**Task statement**
Find every line in the entries below that contains the word "Studios", matching its capitalization, and copy each of those lines in full.

**Record excerpts**
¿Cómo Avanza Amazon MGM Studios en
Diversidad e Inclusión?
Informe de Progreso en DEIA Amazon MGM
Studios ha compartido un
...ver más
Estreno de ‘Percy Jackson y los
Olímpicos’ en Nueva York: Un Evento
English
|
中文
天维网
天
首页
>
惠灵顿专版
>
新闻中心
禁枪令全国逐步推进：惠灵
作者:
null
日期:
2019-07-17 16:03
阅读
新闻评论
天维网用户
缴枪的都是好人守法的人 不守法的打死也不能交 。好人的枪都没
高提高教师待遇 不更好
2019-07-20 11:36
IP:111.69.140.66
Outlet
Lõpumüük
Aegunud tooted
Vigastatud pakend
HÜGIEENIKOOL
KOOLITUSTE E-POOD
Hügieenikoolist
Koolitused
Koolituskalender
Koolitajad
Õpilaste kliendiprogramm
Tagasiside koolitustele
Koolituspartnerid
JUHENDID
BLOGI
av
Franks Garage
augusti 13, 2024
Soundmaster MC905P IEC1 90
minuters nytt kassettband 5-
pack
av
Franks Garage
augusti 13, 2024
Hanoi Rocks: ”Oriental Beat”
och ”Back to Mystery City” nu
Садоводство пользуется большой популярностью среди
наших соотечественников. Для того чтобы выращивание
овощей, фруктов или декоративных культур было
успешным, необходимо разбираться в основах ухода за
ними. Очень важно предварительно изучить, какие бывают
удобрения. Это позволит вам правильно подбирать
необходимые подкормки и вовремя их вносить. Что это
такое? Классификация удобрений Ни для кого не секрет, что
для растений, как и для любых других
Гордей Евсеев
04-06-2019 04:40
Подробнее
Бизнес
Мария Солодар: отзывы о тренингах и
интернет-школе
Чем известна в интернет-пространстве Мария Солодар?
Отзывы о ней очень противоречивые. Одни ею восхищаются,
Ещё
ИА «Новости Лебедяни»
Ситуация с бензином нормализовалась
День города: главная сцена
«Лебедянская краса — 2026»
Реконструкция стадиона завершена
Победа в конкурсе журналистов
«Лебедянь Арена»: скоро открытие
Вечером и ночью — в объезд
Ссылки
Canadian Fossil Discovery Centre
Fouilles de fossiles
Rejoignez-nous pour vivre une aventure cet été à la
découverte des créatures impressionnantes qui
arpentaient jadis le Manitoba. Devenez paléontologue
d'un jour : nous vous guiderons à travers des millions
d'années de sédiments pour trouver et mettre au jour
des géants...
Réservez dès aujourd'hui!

**Completed exercise**
¿Cómo Avanza Amazon MGM Studios en
Studios ha compartido un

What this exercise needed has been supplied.